*** Opening of DATASET RECORDS ***

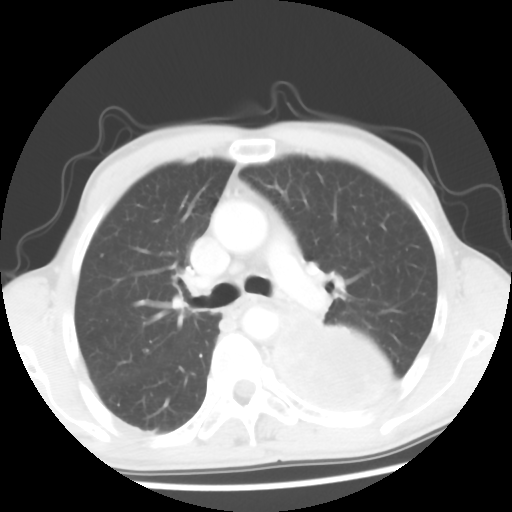
Chest CT, one axial slice; position 37 of 56 along the scan axis; 120 kVp; lung window (W 1500 / L -600 HU); 5 mm slice thickness; 512 × 512 image matrix. Male patient, age 60 years. Case-level facts recorded for this patient, not image findings: clinical TNM (as recorded): T4 N0 M0.
Outlined on this slice (rectangle marked by the reading radiologist):
- lung tumour (recorded histology: squamous cell carcinoma): bounding box [x1, y1, x2, y2] px = [257, 305, 422, 426]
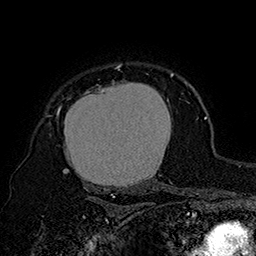
Breast MRI (dynamic contrast-enhanced), one axial slice; position 130 of 160 along the scan axis; cropped to one breast; dynamic contrast-enhanced series, time point 2 of 7 at this slice position (early post-contrast); 1.5 T; TE 2.8 ms, TR 5.4 ms; 1 mm slice thickness; 256 × 256 image matrix. Female patient.
Annotated regions visible in this slice (semi-automatic segmentation, software-assisted and operator-edited):
- enhancing-tissue mask used for the functional tumour volume (all voxels passing the contrast-enhancement thresholds inside the analysis volume; usually the tumour): bounding box (x1, y1, x2, y2) in pixels: (57, 64, 174, 196)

*** Close of DATASET RECORDS ***

# [WHAT IS BEING ASKED]
The records above must be repeated exactly, minus their pictures.

# [RESULT OF THE EXERCISE]
Chest CT, one axial slice; position 37 of 56 along the scan axis; 120 kVp; lung window (W 1500 / L -600 HU); 5 mm slice thickness; 512 × 512 image matrix. Male patient, age 60 years. Case-level facts recorded for this patient, not image findings: clinical TNM (as recorded): T4 N0 M0.
Outlined on this slice (rectangle marked by the reading radiologist):
- lung tumour (recorded histology: squamous cell carcinoma): bounding box [x1, y1, x2, y2] px = [257, 305, 422, 426]
Breast MRI (dynamic contrast-enhanced), one axial slice; position 130 of 160 along the scan axis; cropped to one breast; dynamic contrast-enhanced series, time point 2 of 7 at this slice position (early post-contrast); 1.5 T; TE 2.8 ms, TR 5.4 ms; 1 mm slice thickness; 256 × 256 image matrix. Female patient.
Annotated regions visible in this slice (semi-automatic segmentation, software-assisted and operator-edited):
- enhancing-tissue mask used for the functional tumour volume (all voxels passing the contrast-enhancement thresholds inside the analysis volume; usually the tumour): bounding box (x1, y1, x2, y2) in pixels: (57, 64, 174, 196)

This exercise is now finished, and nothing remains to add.